19 février 2021

Umbral

O gigante confeiteiro observa as montanhas cobertas de açucar. O bolo está quase acabado. Ele tem um lago no meio, feito de gelatina azul, pequenos biscoitos amanteigados quase em movimento, quase andando de um lado pro outro, montes de pão de ló, arbustos de papel crepom, rodovias de creme de baunilha, uma floresta com troncos de chocolate. O gigante confeiteiro trabalha meticulosamente; talvez sinta certo amor pela sua obra. Detalhes tão pequenos, quase insignificantes, constroem a realidade, fazem dela algo surpreendente. Mais tarde, ao fechar o maravilhoso bolo numa redoma de vidro, o gigante pintará as paredes de branco de onde cairão, esparsos, fios de açucar, ou algodão doce. Durante a noite, as texturas, a acidez, a doçura, o amargor, os aromas se imprimirão nas formas, acentuando a natureza dos ingredientes, criando novas possibilidades gustativas. Antes do dia clarear o bolo, dentro da redoma de vidro, se tornará extremamente saboroso, sutil. Depois que os primeiros raios de sol tenham iluminado os minúsculos cristais de açucar, e que os grandes olhos tenham contemplado a sinceridade dos elementos, delicadamente o gigante o transportará até a sala principal.
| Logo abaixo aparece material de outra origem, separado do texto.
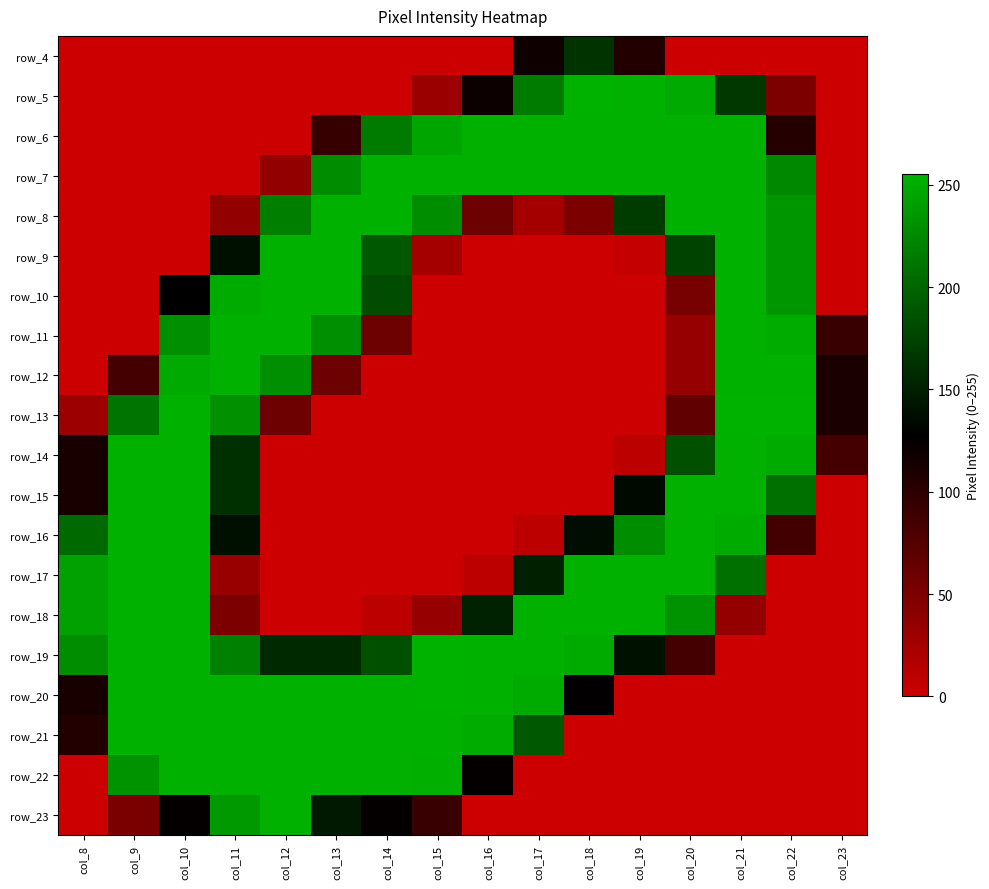

What is the total value across all series at col_10?

3271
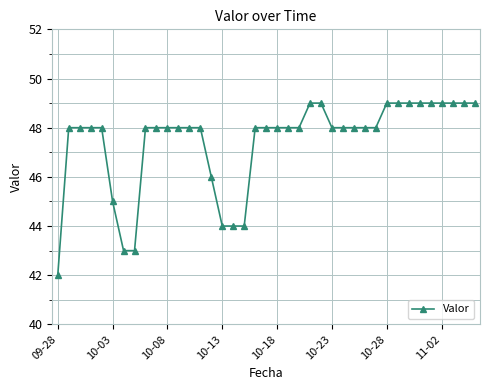

What is the difference between the maximum and minimum values?

7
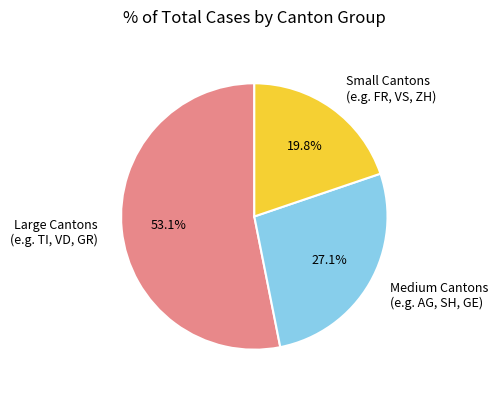

How many slices are in this pie chart?

3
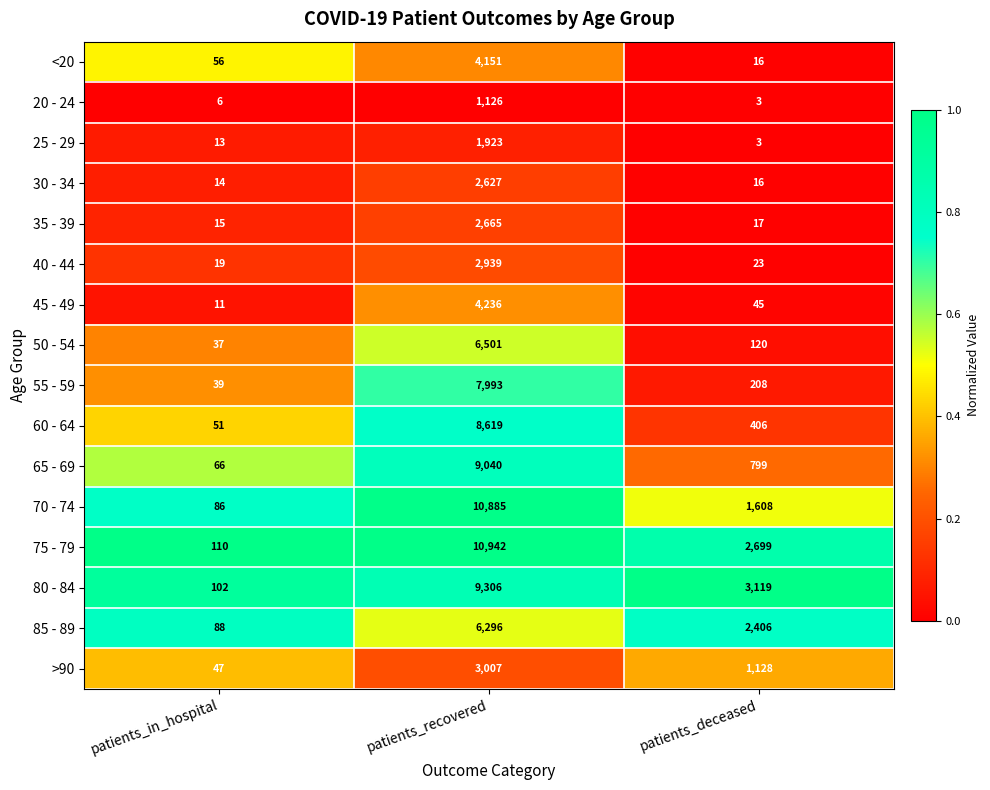

What is the difference between the maximum and minimum values in the 50 - 54 series?

6464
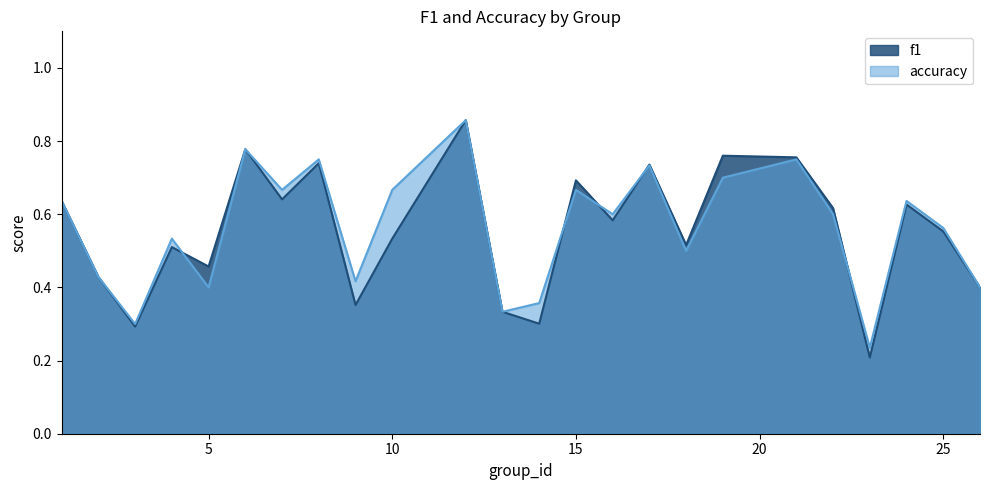

At which category does f1 reach its first local valley?

3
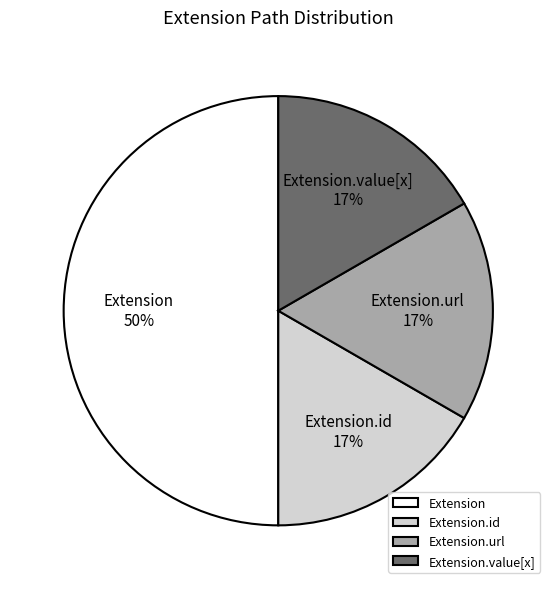

Does Extension.value[x] account for over 50% of the chart?

No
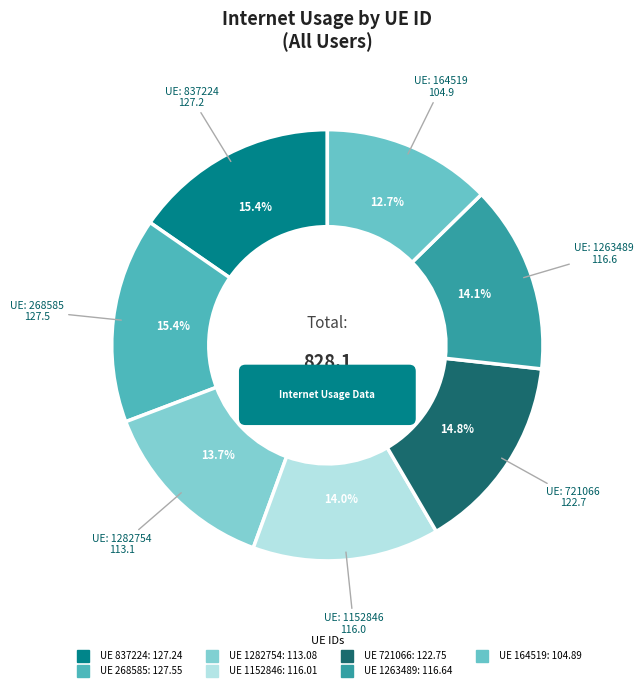

How many slices are in this pie chart?

7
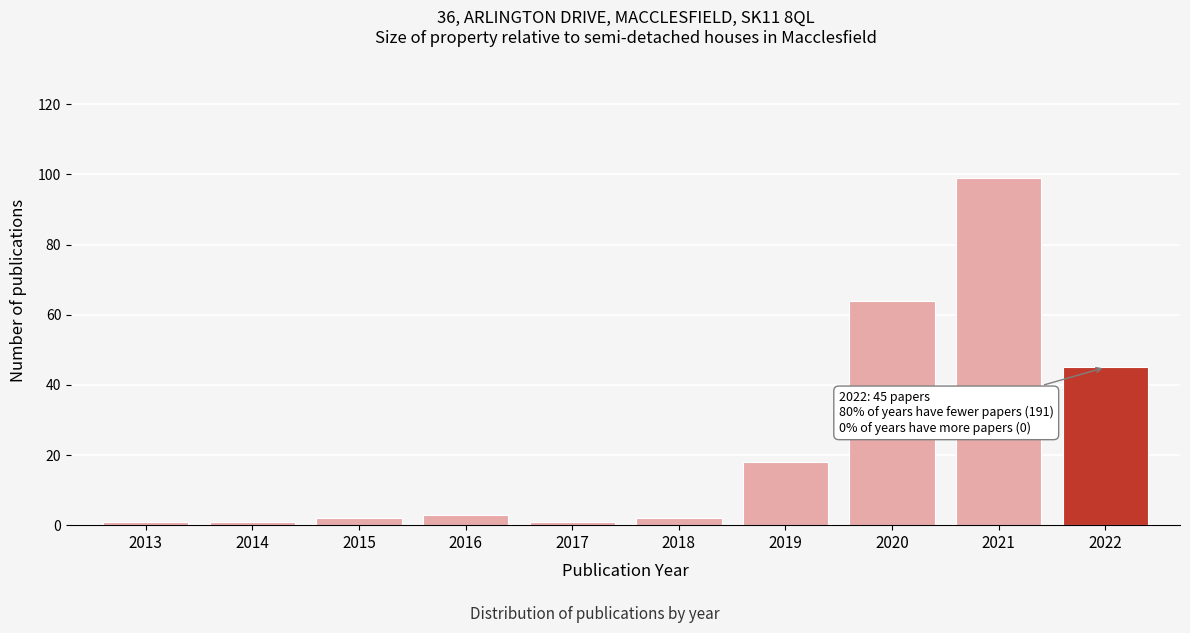

Reading right to left, extract all data points from this chart.

2022=45	2021=99	2020=64	2019=18	2018=2	2017=1	2016=3	2015=2	2014=1	2013=1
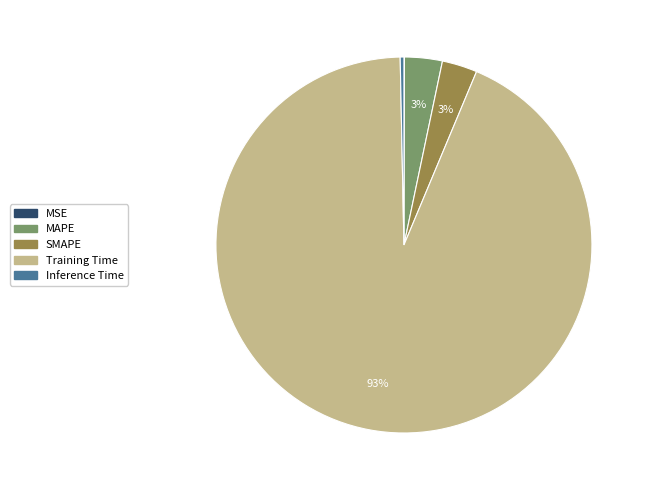

To the nearest percent, what is the average slice percentage?

20%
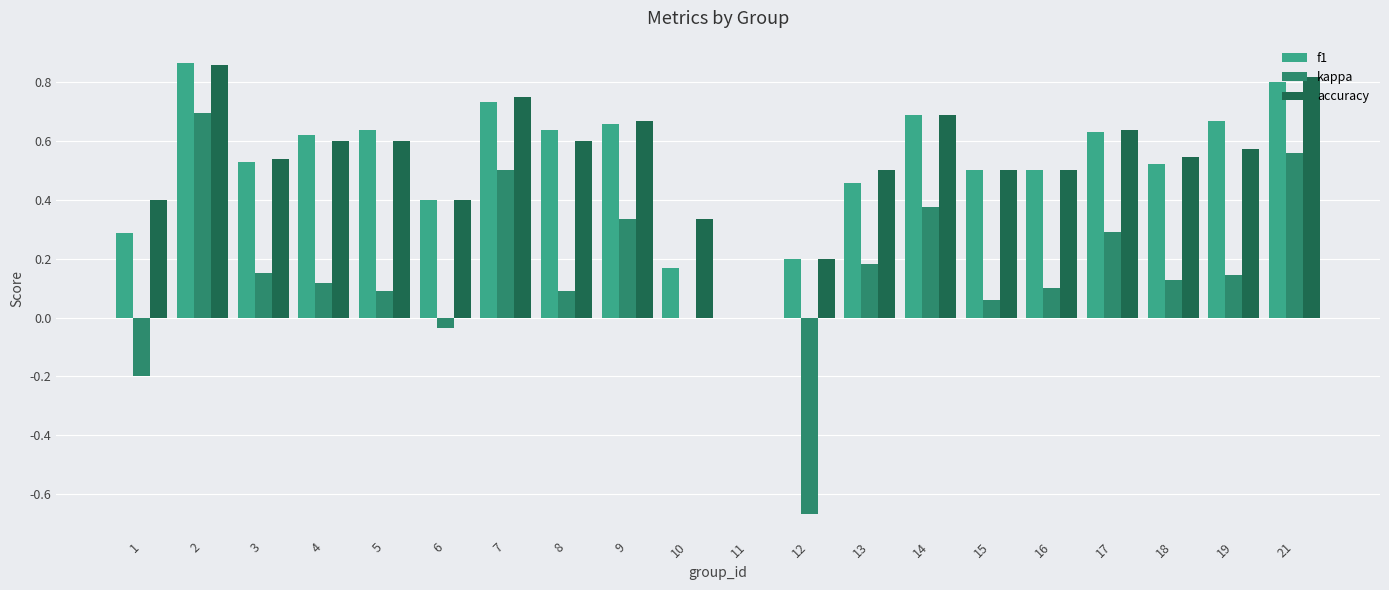

How many data points in accuracy are above 0?

19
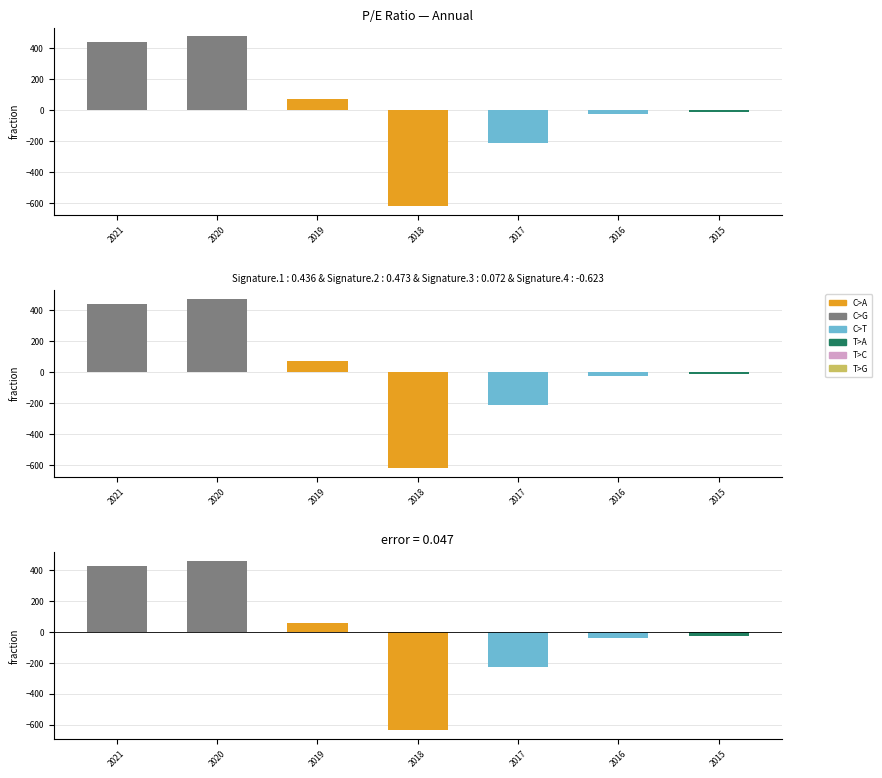

At 2017, list the series in order from largest to smallest.

pe_ratio, pe_ratio_diff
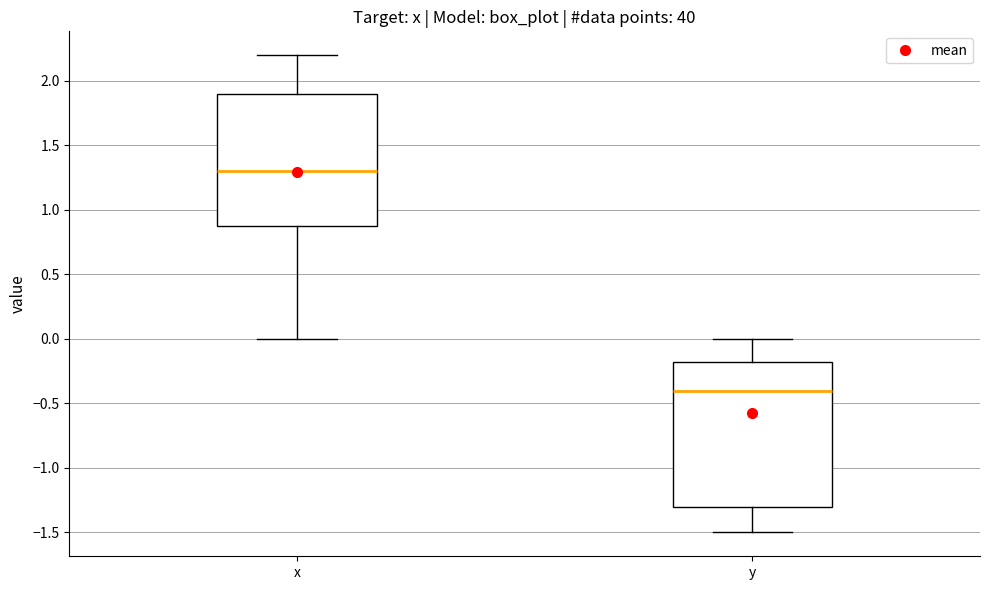

Reading left to right, read every box against the y-axis: the position of its median line, the range the box covers, and the ends of its whiskers. The values are not printed on the chart, so give them approximately, as read against the axis.

x: median 1.30, box 0.90 to 1.90, whiskers 0.00 to 2.20
y: median -0.40, box -1.30 to -0.15, whiskers -1.50 to 0.00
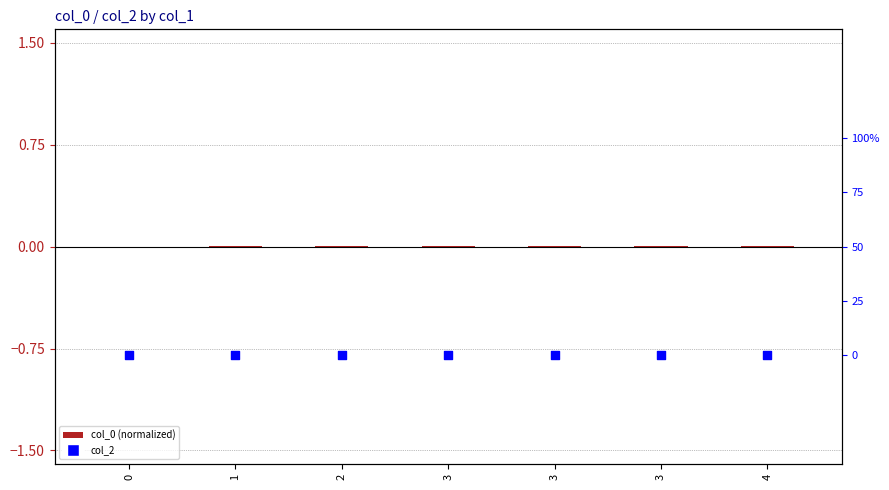

Which series has the largest Y range (max minus min)?

col_0 (normalized)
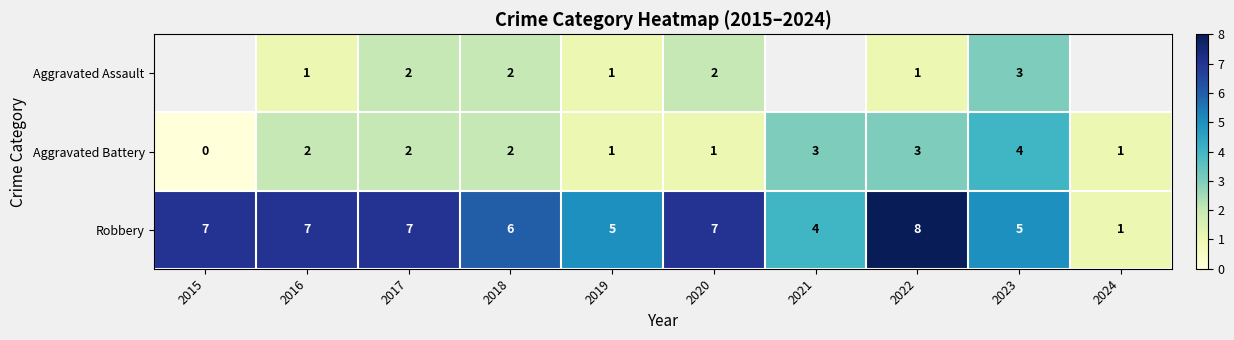

True or false: Aggravated Assault has a value of 1 at 2022.

True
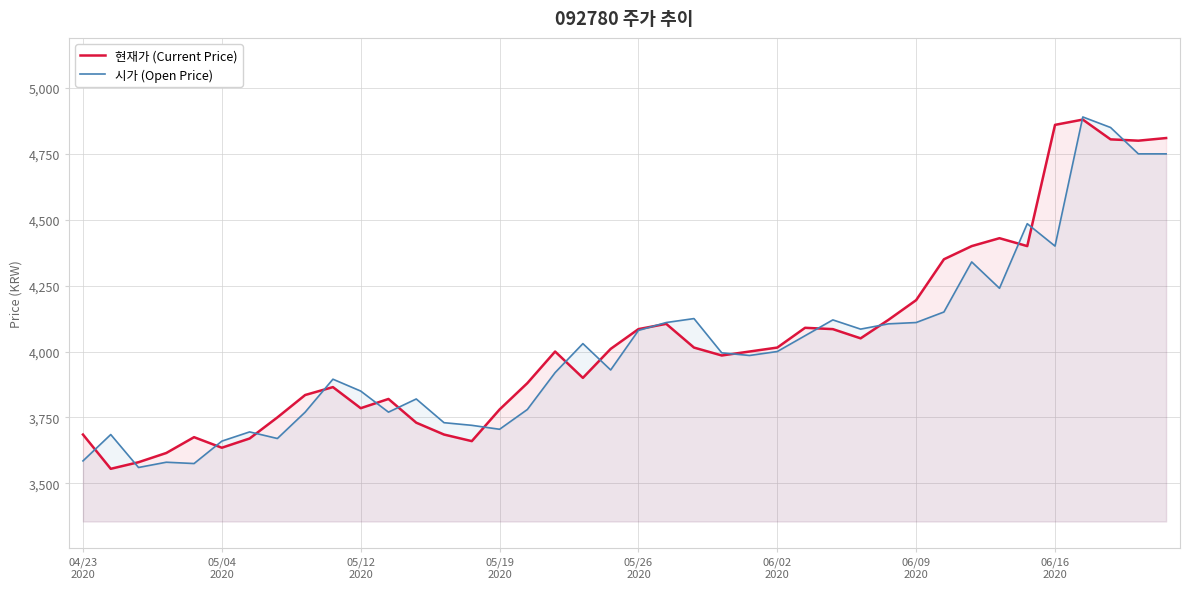

What is the difference between the maximum and minimum values in the 시가 (Open Price) series?

1330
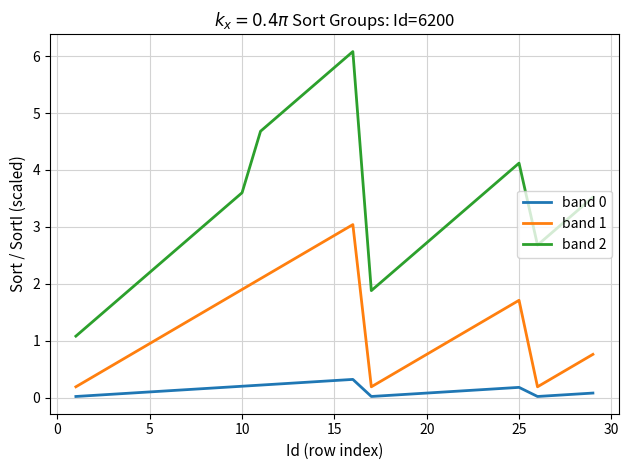

Which series has the widest spread of values?

band 2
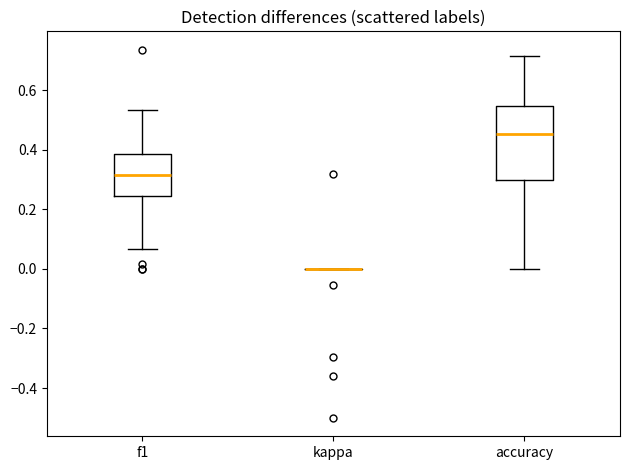

Reading left to right, read every box against the y-axis: the position of its median line, the range the box covers, and the ends of its whiskers. The values are not printed on the chart, so give them approximately, as read against the axis.

f1: median 0.32, box 0.24 to 0.38, whiskers 0.06 to 0.54
kappa: box collapsed to a line at 0.00, whiskers 0.00 to 0.00
accuracy: median 0.46, box 0.30 to 0.54, whiskers 0.00 to 0.72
O gigante deixa o bolo sozinho, apenas por algumas horas, enquanto fecha os olhos e deita o corpo no cômodo ao lado, cansado do trabalho. Eis que surge o seu irmão. Ao espiar pela fresta da porta, e bater os olhos no bolo, ele é tomado por um sentimento de repugnância. Seu irmão confeiteiro tinha criado um novo mundo. Mais uma vez, um de seus artefatos permaneceria no meio da sala, intocável, etéreo, tomando vida. Sorrateiramente, ele aproxima a lâmpada do bolo. Ao sair, o corpo desajeitado do irmão do gigante cria uma pequena ventania, que bate a porta do cômodo onde o gigante adormeceu. Ele acorda num sobresalto, e sente o cheiro do irmão. O gigante confeiteiro já sabe o que aconteceu.   

Enraivecido, ele escancara a porta, entra num estrondo. Os elementos já começaram a derreter sob a luz intensa da lâmpada. Ele abre um pequeno pote, e recupera o conteúdo, jogando o recipiente contra a parede. Com a grande palma cheia de açafrão, e gestos frenéticos, o gigante espalha o pó sob todas as coisas. As cores se misturam, o vermelho torna-se marrom, o verde dos arbutos torna-se marrom, as montanhas se corroem, tornando-se montes de terra, soterrando lentamente todos os outros comestíveis.

Ao vislumbrar mais de perto a desagregação acontecendo num movimento inexorável, o gigante confeiteiro tenta um gesto. Metade do bolo ainda permanece intacto, mas para ele a situação já se apresenta como um desastre. Antes que tudo se transforme num amálgama monocromo e disforme, ele enfia as mãos na matéria das coisas, esmagando-as com os dedos compridos e imponentes. Os seus dedos tem a força de cordas de aço. Ele sente os ingredientes se desfazerem pela força do próprio corpo, mas a maciez e o odor agradáveis do artefato inacabado contradizem o ato violento.

Uma extinção precipitada. E no entanto, o gigante confeiteiro está certo de que ali, por um curto espaço de tempo, deteve a combinação perfeita da existência.